Administrative action is subject to judicial review on the ground of
procedural impropriety. In particular, many public decision-makers are under a
legal duty to afford to interested persons a fair opportunity to participate in
the decision-making process before any action is taken that is detrimental to
their interests. These participatory rights may be found under different legal
labels. At common law, the notions of “the rules of natural justice” and, more
recently, “the duty of fairness,” are frequently used to denote the several
rules and principles that provide those participatory rights.
[54]
The applicant is trying to create jurisdiction
where there otherwise is none. Her attempt cannot succeed. An administrative
tribunal does not have inherent jurisdiction. It derives its existence, and its
jurisdiction, from the statute creating it. The applicant is not advancing her
arguments any further by raising the principles of procedural fairness. She has
simply raised two decisions of the Tribunal. If indeed these two decisions deal
with procedural fairness, which I doubt, they are not relevant.
[55]
The Tribunal’s decision in Berberi v Attorney
General of Canada, 2011 CHRT 23 [Berberi] is of absolutely no
assistance here. In Berberi, the Tribunal merely agreed to decide a
dispute in relation to a remedial order properly made by the Tribunal.
An inquiry had been made into a complaint, but there was a persisting dispute
over the remedy ordered. In our case, the Tribunal not only made no such order,
but also was by no means in the process of making an inquiry into a complaint. What
is being asked of the Tribunal in this case has nothing to do with an inquiry
into a complaint; the complaint was settled, and it is this settlement, not the
complaint, that is in issue.
[56]
The applicant is equally mistaken in relying on
the Tribunal’s decision in Powell v United Parcel Service Canada Ltd,
2008 CHRT 43 [Powell]. In that case, the Tribunal continued its inquiry
into a complaint after the parties reached an agreement in principle but failed
to sign a final settlement. Absent a settlement, an inquiry had to be made.
Such is clearly not the case here, where a settlement was signed and then made
an order of this Court. Powell actually favours the decision in our
case, where the Tribunal is consistent in refusing to go along with a remedy
that does not stem from a complaint. Indeed, the applicant is not even trying
to revive her complaint; she wants to claim that the Tribunal must hear the
dispute over a settlement that, according to the very terms of the Minutes of
Settlement, has resolved the complaint.

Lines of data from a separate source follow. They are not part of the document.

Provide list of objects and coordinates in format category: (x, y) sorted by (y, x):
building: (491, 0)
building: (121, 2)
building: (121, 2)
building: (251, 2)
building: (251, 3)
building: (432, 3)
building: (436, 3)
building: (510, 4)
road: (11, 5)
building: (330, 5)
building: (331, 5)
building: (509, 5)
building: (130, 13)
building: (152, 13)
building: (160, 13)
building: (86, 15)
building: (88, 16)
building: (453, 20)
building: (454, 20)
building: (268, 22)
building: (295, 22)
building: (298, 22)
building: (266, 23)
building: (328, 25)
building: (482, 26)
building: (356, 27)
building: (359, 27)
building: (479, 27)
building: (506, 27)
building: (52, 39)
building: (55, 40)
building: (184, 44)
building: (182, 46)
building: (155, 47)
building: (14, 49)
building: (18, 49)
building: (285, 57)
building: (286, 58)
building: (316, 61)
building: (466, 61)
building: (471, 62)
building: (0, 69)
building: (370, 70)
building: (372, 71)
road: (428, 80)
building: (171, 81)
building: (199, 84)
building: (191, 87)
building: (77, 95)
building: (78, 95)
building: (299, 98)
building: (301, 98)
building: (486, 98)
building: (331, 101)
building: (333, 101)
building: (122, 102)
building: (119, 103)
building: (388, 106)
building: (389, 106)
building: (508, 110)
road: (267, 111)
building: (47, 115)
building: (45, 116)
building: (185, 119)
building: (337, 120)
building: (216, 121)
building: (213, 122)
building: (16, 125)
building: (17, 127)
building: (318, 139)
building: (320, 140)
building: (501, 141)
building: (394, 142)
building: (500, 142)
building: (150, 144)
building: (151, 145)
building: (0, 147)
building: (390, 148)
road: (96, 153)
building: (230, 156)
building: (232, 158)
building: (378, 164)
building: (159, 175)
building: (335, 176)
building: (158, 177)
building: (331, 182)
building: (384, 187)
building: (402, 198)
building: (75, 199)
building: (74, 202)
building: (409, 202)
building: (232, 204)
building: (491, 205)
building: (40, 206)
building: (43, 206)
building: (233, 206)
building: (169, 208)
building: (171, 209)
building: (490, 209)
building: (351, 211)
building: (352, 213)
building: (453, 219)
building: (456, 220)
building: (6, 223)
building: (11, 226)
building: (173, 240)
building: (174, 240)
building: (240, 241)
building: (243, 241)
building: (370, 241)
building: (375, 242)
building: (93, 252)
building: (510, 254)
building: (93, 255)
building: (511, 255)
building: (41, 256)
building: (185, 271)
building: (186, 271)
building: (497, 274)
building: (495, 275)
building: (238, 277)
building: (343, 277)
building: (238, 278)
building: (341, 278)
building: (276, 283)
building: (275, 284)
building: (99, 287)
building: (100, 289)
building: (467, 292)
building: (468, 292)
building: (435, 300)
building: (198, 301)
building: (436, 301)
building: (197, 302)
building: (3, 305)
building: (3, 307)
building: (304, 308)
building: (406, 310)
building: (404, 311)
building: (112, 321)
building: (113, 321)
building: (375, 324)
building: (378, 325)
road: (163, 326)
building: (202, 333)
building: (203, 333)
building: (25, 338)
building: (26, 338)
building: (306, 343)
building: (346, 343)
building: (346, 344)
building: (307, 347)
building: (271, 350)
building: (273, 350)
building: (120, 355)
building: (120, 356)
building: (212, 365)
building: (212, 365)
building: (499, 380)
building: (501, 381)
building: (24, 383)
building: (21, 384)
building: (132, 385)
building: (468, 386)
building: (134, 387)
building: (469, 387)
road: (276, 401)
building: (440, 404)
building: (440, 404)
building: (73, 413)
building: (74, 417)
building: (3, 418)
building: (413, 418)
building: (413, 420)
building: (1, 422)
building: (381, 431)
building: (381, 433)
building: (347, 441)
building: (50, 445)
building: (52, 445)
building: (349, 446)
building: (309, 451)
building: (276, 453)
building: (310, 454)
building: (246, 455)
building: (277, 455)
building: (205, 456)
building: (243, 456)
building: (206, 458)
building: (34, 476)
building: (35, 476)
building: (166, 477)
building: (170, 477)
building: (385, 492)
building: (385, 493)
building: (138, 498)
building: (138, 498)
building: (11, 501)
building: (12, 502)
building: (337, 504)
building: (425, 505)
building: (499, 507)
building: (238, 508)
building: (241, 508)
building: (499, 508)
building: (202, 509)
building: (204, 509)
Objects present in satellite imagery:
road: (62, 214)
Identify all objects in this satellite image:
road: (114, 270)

At minimum, Powell concluded
that, absent a settlement, the complaint itself had to be heard. Powell is
consistent with the decision rendered by the Tribunal in our case.
V.
Conclusion
[57]
As I have tried to explain, the applicant cannot
succeed. Her request for an interpretation cannot be part of an inquiry into a
complaint that has been disposed of. Moreover, having tried to have the order
that she obtained from this Court enforced, the applicant now wants to have the
ambiguity resolved by a statutory tribunal that is neither a party to the
settlement approved by the Commission nor a party to an order of a court. Much
to the applicant’s chagrin, she turned to a decision-making body that correctly
declined her invitation to intervene. This Court must likewise refuse to
intervene on judicial review.
[58]
The application for judicial review must
therefore be dismissed. The Tribunal, being a creature of statute, did not have
jurisdiction to consider a settlement signed by the parties and approved by the
Commission. Essentially, the Tribunal was correct to rule itself out of the
running to decide this matter. This settlement made an order of the Federal
Court cannot be interpreted by the Tribunal unless Parliament provides that it
may do so.
[59]
The respondent sought costs. Costs are awarded
to the respondent in the amount of $1,000, including disbursements.